His face changes; hope once more shines within his blue eyes. Involuntarily he draws up his tall, slight figure to its full height, with a glad gesture that bespeaks returning confidence; then he glances longingly first at Molly's downcast face, then at the small hand that lies trembling in his own.
"May I?" he asks, and, receiving no denial, stoops and kisses it warmly once, twice, thrice, with fervent devotion.
* * * * *
"My dear, how long you have been!" says Cecil, when at length Molly returns to her room. "I thought you were never coming. Where have you been?"
"In the drawing-room; and oh, Cecil! _he_ was there. And he would keep me, asking me question after question."
"I dare say," says Cecil, looking her over. "That blue _negligee_ is tremendously becoming. No doubt he has still a good many more questions he would like to put to you. And you call yourself a nice, decorous, well-behaved----"
"Don't be silly. You have yet to hear the 'decorous' and thrilling part of my tale. Just as we were in the middle of a most animated discussion, what do you think happened? Somebody actually came to the door and tried to open it. In an instant Tedcastle blew out both our candles and drew me behind the curtain."
"'"Curiouser and curiouser," said Alice.' I begin to think I'm in Wonderland. Go on. The plot thickens; the impropriety deepens. It grows more interesting at every word."
"The 'somebody,' whoever it was, opened the door, looked in,--fortunately without a light, or we might have been discovered,--and----"
"You fainted, of course?" says Cecil, who is consumed with laughter.
"No, indeed," answers Molly; "I neither fainted nor screamed."
"Tut! nonsense. I think nothing of you. Such a golden opportunity thrown away! In your place I should have been senseless in half a minute in Tedcastle's arms."
"Forgive my stupidity. I only turned and caught hold of Teddy's arm, and held him as though I never meant to let him go."

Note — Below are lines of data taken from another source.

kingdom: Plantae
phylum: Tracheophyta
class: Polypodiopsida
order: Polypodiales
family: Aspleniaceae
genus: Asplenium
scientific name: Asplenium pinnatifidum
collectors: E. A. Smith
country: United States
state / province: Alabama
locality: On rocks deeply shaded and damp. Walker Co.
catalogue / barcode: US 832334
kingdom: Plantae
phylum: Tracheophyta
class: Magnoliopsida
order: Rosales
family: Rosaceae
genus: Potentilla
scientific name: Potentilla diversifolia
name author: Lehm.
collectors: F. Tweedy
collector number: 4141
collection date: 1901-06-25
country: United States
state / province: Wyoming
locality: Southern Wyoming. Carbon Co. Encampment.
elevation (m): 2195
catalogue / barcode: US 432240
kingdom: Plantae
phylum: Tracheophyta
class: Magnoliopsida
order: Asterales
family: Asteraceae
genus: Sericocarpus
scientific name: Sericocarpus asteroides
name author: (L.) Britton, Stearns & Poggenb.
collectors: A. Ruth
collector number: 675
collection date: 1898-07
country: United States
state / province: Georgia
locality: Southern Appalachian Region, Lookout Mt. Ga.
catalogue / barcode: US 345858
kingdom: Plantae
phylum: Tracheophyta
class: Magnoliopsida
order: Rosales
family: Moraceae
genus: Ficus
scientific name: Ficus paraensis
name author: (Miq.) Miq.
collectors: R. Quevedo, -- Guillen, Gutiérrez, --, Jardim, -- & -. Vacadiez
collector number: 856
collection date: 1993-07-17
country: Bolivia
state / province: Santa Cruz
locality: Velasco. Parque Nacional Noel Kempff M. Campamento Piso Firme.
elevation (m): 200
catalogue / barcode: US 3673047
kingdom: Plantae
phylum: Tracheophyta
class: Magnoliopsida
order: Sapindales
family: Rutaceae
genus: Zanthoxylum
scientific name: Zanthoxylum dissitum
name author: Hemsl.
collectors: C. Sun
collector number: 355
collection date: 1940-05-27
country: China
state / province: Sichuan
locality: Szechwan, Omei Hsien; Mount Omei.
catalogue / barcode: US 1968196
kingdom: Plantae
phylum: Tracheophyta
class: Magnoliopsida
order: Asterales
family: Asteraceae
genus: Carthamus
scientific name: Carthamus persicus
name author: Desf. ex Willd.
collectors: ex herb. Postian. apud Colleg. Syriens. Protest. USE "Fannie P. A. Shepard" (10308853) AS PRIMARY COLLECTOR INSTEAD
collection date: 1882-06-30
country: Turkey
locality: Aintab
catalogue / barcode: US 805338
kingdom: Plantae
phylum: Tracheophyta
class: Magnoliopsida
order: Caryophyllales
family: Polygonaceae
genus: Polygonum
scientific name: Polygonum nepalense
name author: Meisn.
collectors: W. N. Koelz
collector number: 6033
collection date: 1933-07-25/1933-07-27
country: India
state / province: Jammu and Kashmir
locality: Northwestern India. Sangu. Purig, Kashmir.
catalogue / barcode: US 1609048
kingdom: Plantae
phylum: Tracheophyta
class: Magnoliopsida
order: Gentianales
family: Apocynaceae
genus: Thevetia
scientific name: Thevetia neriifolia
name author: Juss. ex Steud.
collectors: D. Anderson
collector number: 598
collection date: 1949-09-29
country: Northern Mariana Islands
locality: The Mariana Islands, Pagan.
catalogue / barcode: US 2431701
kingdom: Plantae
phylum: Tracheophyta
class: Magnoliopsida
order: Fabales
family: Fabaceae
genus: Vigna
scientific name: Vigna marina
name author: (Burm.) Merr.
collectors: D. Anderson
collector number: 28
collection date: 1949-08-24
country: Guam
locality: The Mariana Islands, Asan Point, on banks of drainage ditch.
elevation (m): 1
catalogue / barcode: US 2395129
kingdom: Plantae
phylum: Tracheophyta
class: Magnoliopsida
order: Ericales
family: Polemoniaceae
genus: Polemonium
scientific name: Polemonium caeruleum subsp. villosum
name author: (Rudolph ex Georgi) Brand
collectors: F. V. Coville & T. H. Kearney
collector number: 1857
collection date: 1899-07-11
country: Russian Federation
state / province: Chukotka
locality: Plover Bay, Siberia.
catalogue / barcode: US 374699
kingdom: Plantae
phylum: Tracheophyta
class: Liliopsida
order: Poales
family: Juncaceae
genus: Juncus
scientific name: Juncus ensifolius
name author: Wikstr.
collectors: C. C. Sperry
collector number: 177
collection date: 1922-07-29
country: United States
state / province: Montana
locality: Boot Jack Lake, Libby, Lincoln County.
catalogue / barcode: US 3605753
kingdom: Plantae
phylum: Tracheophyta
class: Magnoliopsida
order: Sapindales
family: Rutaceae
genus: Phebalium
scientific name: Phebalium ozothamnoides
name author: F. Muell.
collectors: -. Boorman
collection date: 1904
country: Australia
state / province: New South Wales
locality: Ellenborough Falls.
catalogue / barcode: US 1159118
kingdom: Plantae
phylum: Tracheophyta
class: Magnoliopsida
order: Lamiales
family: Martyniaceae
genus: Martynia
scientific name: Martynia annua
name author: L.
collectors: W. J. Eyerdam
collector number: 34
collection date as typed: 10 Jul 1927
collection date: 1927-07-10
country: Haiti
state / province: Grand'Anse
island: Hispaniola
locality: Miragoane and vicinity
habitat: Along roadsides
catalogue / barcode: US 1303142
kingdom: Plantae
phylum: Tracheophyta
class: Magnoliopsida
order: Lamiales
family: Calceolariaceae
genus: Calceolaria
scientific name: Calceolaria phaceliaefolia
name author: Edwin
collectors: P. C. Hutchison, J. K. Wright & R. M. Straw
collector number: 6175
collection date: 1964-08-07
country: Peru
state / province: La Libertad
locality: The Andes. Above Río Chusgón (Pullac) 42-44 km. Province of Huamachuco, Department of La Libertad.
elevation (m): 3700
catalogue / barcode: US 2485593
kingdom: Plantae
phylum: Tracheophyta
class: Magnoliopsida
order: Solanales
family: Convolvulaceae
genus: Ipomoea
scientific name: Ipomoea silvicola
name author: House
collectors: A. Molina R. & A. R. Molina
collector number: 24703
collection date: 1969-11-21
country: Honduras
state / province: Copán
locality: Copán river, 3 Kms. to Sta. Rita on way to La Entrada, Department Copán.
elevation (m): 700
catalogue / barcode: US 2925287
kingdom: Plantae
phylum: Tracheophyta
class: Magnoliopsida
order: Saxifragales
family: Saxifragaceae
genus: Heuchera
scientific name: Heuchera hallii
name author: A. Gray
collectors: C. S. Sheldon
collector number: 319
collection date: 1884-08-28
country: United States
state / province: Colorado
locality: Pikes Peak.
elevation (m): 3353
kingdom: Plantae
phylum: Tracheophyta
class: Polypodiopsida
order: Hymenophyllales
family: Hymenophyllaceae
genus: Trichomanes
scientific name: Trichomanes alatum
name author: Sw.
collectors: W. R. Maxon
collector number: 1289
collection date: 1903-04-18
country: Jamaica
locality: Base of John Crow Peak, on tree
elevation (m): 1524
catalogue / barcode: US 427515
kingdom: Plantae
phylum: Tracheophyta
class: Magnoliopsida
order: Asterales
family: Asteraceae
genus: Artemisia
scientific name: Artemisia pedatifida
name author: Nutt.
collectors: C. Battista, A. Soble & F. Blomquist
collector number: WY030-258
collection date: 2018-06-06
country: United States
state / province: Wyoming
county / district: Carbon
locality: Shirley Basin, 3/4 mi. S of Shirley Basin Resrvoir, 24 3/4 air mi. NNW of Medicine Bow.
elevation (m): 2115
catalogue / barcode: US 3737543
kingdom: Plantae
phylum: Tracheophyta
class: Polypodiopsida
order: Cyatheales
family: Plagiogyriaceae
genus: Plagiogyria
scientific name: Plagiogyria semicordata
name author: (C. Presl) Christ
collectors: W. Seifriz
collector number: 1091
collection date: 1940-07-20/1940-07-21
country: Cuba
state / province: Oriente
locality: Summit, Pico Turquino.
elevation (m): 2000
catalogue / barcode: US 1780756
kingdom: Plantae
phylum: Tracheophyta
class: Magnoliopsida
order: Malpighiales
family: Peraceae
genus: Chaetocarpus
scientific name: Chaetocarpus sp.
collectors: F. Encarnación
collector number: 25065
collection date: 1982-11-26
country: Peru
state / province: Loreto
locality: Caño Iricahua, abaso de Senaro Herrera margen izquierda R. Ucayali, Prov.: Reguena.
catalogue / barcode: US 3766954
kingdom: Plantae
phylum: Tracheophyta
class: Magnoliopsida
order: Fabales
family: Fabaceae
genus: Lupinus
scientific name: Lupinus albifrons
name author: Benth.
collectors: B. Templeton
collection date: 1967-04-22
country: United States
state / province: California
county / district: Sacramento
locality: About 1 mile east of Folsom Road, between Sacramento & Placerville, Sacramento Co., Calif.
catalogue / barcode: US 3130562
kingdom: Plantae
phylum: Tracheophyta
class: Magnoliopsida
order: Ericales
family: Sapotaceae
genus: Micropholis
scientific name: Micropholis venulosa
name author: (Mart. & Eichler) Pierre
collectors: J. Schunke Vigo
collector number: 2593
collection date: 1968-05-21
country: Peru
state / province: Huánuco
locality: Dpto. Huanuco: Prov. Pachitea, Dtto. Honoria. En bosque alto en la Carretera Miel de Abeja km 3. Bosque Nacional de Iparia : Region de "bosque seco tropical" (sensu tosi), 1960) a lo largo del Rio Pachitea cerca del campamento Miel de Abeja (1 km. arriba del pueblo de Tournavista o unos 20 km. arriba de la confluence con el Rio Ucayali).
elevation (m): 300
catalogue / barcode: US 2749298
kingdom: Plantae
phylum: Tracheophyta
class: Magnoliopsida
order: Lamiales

"Perhaps that was your secret wish, were the truth known. Molly, you are wiser than I am. What is a paltry fainting fit to the touch of a soft, warm hand? Go on."
"Well, the invader, when he had gazed into space, withdrew again, leaving us to our own devices. Cecil, if we had been discovered! I in my dressing-gown! Not all the waters of the Atlantic would have saved me from censure. I never was so terrified. Who _could_ it have been?"
"'Oh! 'twas I, love; Wandering by, love,'"
declares Cecil, going off into a perfect peal of laughter. "Never, never have I been so entertained! And so I frightened you? Well, be comforted. I was terrified in my turn by your long absence; so much so that, without a candle, I crept down-stairs, stole along the hall, and looked into the drawing-room. Seeing no one, I retreated, and gained my own room again as fast as I could. Oh, how sorry I am I did not know! Consider your feelings had I stolen quietly toward your hiding-place step by step! A splendid situation absolutely thrown away."
"You and Mr. Potts ought to be brother and sister, you both revel so in the bare idea of mischief," says Molly, laughing too.
And then Cecil, declaring it is all hours, turns her out of her room, and presently sleep falls and settles upon Herst and all its inmates.